• EXERCISE DETAILS: Rewrite the paragraph in the passage below that begins "AlignedStorage seems like a good idea" as a short bulleted list that keeps its main facts.

BEGIN EXERCISE PASSAGE

The implicitly-generated copy assignment operator will usually require similar changes — or it can be = deleted.

Final considerations

AlignedStorage seems like a good idea. But it’s extremely easy to run afoul of a copy operation that doesn’t preserve the actual object type, by the default copy constructor or assignment operator or by memcpy in entirely-separate code. We’re removing AlignedStorage{,2} so these classes can’t be misused this way. (The former has just been removed from the tree — the latter has many more users and will be harder to kill.) It’s possible to use them correctly, but misuse is too easy to leave these loaded guns in the tree.

If it’s truly necessary to hand-roll a solution, you should hand-roll all of it, all the way down to the buffer of unsigned char with an alignas() attribute. Writing this correctly this is expert-level C++. But it was expert-level C++ even with the aligned-storage helper. You should have to know what you’re doing — and you shouldn’t need the std::aligned_storage crutch to do it.

Moreover, I hope that the extra complexity of hand-rolling discourages non-expert reviewers from reviewing such code. I’d feel significantly more confident Mozilla won’t repeat this mistake if I knew that every use of (for example) alignas were reviewed by (say) froydnj or me. Perhaps we can get some Mercurial tooling in place to enforce a review requirement along those lines.

In the meantime, I hope I’ve made the C++ developers out there who read this, at least somewhat aware of this pitfall, and at best competent to avoid it.

14 Comments »

  1. Madness! What an insane footgun.

    Comment by Robert O'Callahan — 27.02.17 @ 15:11

  2. It’s madness, of a sort. The real problem is it’s not clear how you could eliminate it.

    The aim of the C++ object model is to enable writes of distinct types to be safely reordered for optimization purposes, and similar such things. Operations on unrelated types don’t affect each other. But if we suppose that this char-write into char actually can affect other types, with no indication to C++ of the existence of such other type, no type is safe from overwriting, in the presence of a char write. When C++ requires a placement-new to notify the compiler, that’s an explicit signal that the compiler can use as input when performing alias analysis, and in knowing what might really be in that memory at any instant. Without that signal, there’s nothing to distinguish any char copy of a series of bytes, from a modification to any type in the program. And then everything must be pessimized, and performance goes in the tank.

    We probably wouldn’t be in such a bad situation if there had been (in C originally, ha, ha, ha) better-typed replacements for memcpy and friends, that informed the compiler what was really being done. And a bunch of helper classes for conditionally-initialized objects of various sorts, that would handle notifying the compiler themselves. Which is a long way of saying the C++ situation is tractable in any particular examined situation, but hopeless when you have to look across the board and at how many places might unwittingly violate the rules.

END EXERCISE PASSAGE
BEGIN RECORDS SUPPLIED

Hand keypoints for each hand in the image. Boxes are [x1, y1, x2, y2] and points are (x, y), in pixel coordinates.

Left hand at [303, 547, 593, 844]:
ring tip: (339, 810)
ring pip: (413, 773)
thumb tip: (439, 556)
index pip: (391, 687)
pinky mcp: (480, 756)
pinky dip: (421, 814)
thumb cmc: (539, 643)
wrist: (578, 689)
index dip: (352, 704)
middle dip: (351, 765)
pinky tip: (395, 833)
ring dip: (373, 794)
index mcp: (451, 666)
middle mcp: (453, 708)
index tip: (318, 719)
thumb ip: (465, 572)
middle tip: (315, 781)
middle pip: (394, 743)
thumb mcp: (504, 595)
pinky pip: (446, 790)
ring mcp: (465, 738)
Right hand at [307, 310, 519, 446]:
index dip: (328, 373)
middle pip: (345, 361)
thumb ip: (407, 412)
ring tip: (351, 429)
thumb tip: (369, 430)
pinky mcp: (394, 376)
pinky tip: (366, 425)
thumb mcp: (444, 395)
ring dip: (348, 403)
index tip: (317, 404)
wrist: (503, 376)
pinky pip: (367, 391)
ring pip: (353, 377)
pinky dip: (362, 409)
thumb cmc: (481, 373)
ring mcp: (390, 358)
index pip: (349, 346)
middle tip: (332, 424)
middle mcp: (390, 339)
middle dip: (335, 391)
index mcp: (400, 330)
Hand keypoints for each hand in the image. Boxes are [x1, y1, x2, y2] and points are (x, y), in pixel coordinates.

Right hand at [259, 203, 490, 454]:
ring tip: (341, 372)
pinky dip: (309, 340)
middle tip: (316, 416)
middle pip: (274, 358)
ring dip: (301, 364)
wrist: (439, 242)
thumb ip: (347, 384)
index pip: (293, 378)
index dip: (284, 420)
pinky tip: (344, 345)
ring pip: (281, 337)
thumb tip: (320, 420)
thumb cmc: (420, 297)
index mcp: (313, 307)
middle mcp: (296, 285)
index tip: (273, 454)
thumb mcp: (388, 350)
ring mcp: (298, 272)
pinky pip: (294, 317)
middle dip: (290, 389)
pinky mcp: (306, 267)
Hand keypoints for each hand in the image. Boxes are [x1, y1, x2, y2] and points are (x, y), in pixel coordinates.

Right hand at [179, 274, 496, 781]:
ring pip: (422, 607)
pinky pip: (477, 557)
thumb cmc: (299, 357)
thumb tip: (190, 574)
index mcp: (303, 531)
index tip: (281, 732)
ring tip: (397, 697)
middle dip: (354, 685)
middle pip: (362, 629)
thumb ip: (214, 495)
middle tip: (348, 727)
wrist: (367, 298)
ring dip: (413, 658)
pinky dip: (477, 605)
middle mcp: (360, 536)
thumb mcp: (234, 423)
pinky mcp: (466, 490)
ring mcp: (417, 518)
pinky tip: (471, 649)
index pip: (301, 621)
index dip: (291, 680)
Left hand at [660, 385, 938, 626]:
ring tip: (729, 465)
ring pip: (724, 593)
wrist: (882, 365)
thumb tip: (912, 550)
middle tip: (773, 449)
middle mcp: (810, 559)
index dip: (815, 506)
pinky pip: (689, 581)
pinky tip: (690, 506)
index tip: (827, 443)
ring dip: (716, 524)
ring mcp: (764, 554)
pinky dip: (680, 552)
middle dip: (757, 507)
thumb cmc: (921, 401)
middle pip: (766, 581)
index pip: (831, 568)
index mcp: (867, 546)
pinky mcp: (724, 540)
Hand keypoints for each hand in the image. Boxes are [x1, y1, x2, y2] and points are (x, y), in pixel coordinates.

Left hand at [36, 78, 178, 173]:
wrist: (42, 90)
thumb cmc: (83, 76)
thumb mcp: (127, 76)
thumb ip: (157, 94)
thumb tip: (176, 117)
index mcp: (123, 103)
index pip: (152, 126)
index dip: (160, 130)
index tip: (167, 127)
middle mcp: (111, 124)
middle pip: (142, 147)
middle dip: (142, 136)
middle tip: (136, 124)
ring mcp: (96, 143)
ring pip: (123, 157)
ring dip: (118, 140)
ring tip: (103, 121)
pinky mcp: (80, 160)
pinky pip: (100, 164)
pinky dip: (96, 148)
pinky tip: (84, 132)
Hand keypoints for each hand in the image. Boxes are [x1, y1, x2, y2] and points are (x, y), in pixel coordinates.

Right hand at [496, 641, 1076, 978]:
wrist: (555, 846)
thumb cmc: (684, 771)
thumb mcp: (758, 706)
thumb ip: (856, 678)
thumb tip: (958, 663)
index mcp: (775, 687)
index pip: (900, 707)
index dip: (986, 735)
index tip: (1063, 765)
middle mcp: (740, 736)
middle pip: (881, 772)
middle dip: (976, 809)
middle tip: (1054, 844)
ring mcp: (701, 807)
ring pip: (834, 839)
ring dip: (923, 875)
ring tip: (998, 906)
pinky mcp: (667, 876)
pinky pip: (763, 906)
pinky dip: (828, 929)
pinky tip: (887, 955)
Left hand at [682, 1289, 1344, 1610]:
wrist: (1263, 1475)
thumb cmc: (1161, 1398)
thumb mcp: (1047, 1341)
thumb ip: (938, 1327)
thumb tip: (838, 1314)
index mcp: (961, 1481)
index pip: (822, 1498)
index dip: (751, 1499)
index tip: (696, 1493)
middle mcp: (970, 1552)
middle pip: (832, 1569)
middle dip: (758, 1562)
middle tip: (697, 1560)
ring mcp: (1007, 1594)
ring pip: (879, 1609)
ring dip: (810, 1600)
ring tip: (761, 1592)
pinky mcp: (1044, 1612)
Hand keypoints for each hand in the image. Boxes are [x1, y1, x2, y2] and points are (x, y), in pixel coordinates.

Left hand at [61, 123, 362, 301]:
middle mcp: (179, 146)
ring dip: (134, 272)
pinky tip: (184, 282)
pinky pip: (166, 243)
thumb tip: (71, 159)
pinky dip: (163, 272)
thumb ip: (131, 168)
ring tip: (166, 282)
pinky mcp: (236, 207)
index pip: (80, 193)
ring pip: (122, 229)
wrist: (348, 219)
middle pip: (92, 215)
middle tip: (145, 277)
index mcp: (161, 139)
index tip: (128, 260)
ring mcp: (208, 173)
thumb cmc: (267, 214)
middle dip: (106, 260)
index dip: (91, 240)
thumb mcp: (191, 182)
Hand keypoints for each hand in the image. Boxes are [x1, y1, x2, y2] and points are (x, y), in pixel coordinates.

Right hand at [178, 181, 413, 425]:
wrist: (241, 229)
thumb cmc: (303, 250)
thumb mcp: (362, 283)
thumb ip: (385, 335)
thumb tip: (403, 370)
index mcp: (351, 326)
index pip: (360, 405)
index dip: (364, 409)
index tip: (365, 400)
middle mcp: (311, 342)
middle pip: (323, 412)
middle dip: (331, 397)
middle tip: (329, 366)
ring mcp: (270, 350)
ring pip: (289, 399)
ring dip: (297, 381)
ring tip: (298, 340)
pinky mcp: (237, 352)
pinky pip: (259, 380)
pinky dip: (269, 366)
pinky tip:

END RECORDS SUPPLIED

• TASK RESPONSE:
- AlignedStorage seems useful, but a copy operation can easily fail to preserve the actual object type. This can happen through the default copy constructor, the assignment operator, or memcpy in entirely separate code.
- AlignedStorage{,2} is being removed so these classes can't be misused this way.
- The former has already been removed from the tree. The latter has many more users and will be harder to remove.
- Correct use is possible, but misuse is too easy to leave them in the tree.